The InfoShop hosted by Ontario Public Interest Research Group (OPIRG) at Brock is a hub for resources and public education, and a meeting place for a myriad of community organizations in downtown St. Catharines. And last month, it narrowly escaped closure.
A recent OPIRG fundraiser recently saw $10,000 raised during its Save the InfoShop campaign. The money allows OPIRG to keep a downtown location (currently at 10 Summer St.), which was in doubt two months ago. Enough money was raised by July 1 to keep the InfoShop open.
“We feel incredible,” said Lisa Kretz, organizational, volunteer and research co-ordinator with OPIRG Brock. “Most of all, we’re excited that we get to keep this kind of programming going in downtown St. Catharines and continue to play an essential role in the community. We’re excited to see how it develops.”

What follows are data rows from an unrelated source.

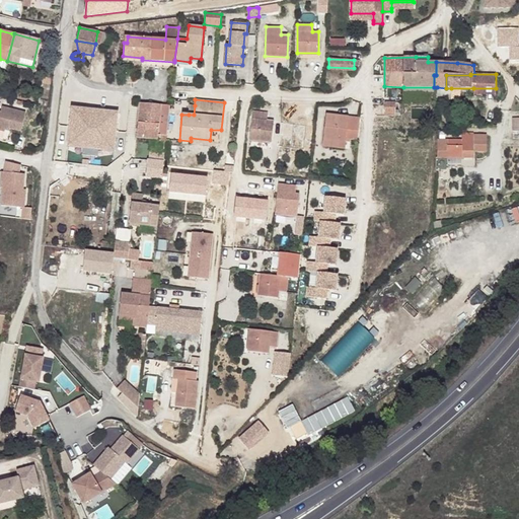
[(169,105),(140,102),(137,133),(158,134),(158,137),(160,137),(160,141),(166,142),(169,105)]
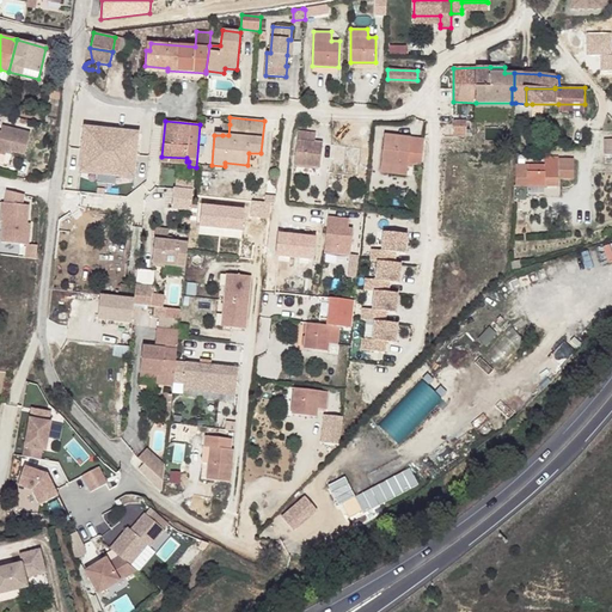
[(465,121),(453,121),(453,136),(465,135),(465,129),(465,121)]
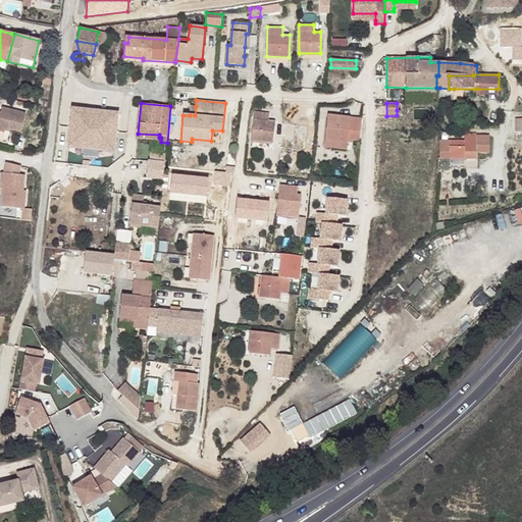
[(91,105),(76,104),(74,121),(71,121),(69,141),(114,146),(116,125),(113,125),(115,108),(101,106),(100,109),(90,108),(91,105)]
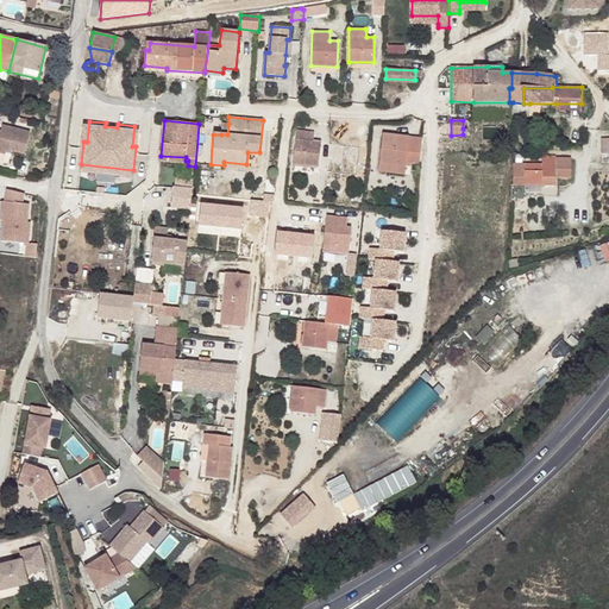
[(30,132),(2,125),(1,131),(0,130),(0,152),(5,155),(6,152),(6,149),(12,151),(25,154),(30,132)]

Formed in 1988, Brock’s OPIRG group is one of 11 chapters in Ontario. Dedicated to social justice and environmental issues, its board members and supporters include Brock students, faculty and staff. The organization is supported in part by student funding. Several members of the Brock community also regularly donate.
The InfoShop opened a year ago. The board saw the need for an outreach office in downtown St. Catharines, Kretz said, as well as a way to serve a vulnerable downtown population.

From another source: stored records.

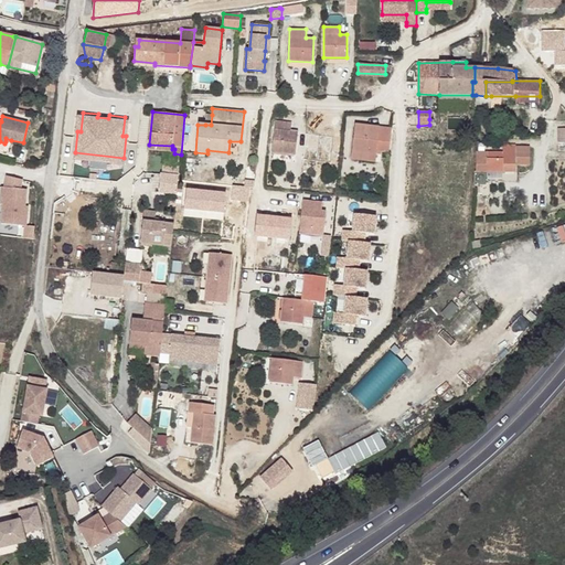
[(290,131),(291,123),(275,120),(270,151),(295,155),(298,131),(290,131)]
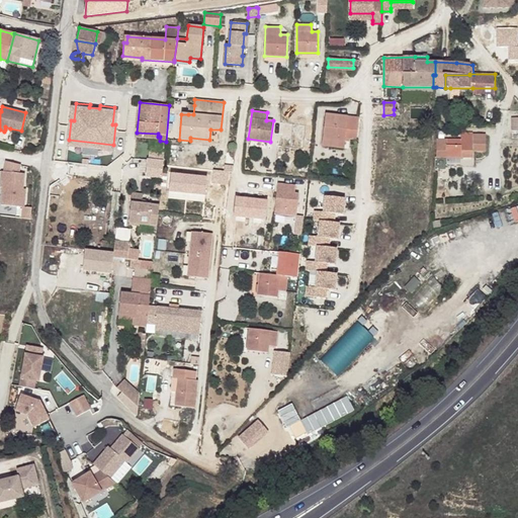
[(358,118),(325,114),(322,140),(345,142),(345,139),(349,139),(356,140),(358,118)]
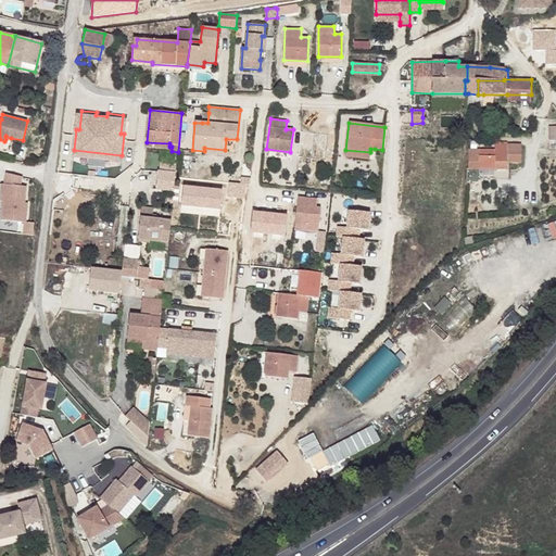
[(236,154),(237,139),(226,139),(225,150),(225,154),(236,154)]
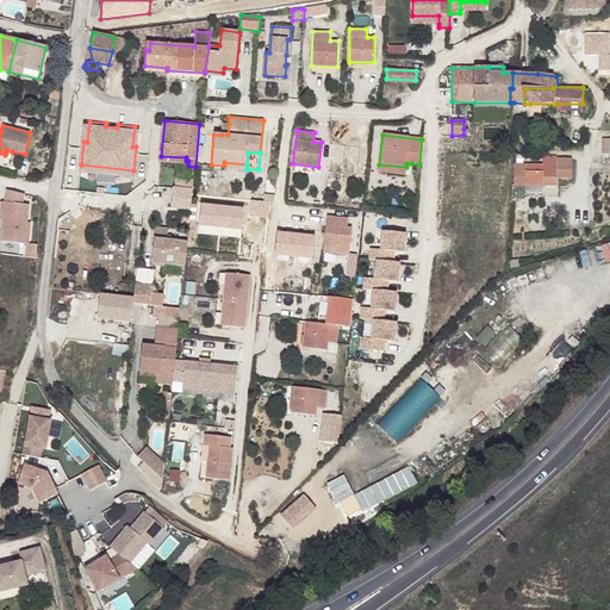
[(542,163),(514,163),(514,185),(543,185),(543,178),(556,178),(572,178),(572,157),(558,157),(556,165),(542,163)]
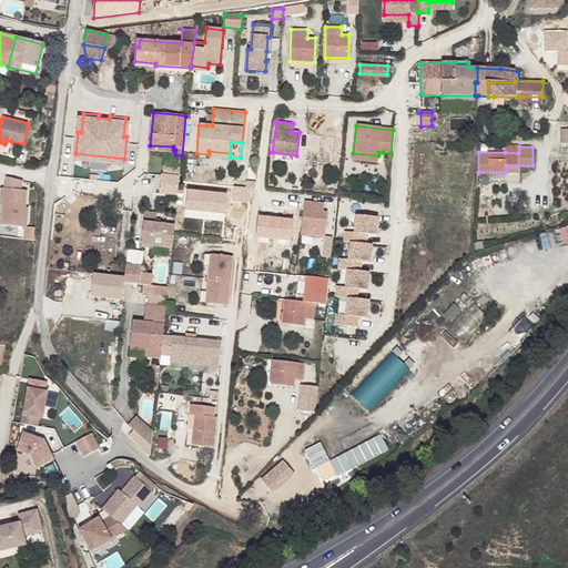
[(378,155),(353,153),(353,160),(377,162),(378,155)]
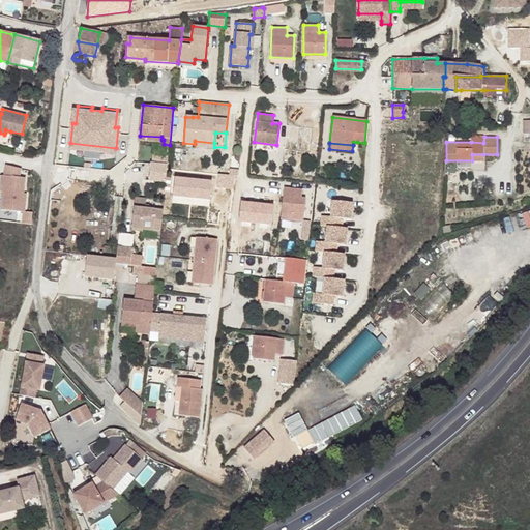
[(166,182),(168,164),(150,162),(149,180),(166,182)]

OPIRG met its fundraising goal through various fundraisers, including a Save the InfoShop music festival in June and a pARTners for change event in the fall, when Brock’s Visual Arts department and community members donated works for auction.
Laurie Morrison, head of liaison services at the James A. Gibson Library, was one of several Brock faculty and staff who gave generously to the campaign. In fact, it was Morrison’s donation that took the group to its goal.
“As an undergraduate and graduate student, I experienced the work OPIRG does,” she said. “I hated the thought of losing that space. We need that kind of presence in downtown St. Catharines.”
The shop is a space as organic and eclectic as OPIRG Brock itself. It has mismatched furniture and local art on the walls. On tables near the front door are flyers and postcards advertising local entertainment and social justice events. A bookshelf near the back holds donated books for prisoners. The room rarely looks the same way for long, Kretz said.
“This room changes so much on any given day,” she said. “You walk in one day and it’s filled with bikes. Another day, there’s a board meeting happening. On another, there will be a film showing.
“It’s a fundamentally unique space. It fills a niche that needs filling, and that isn’t being filled by any other organization.”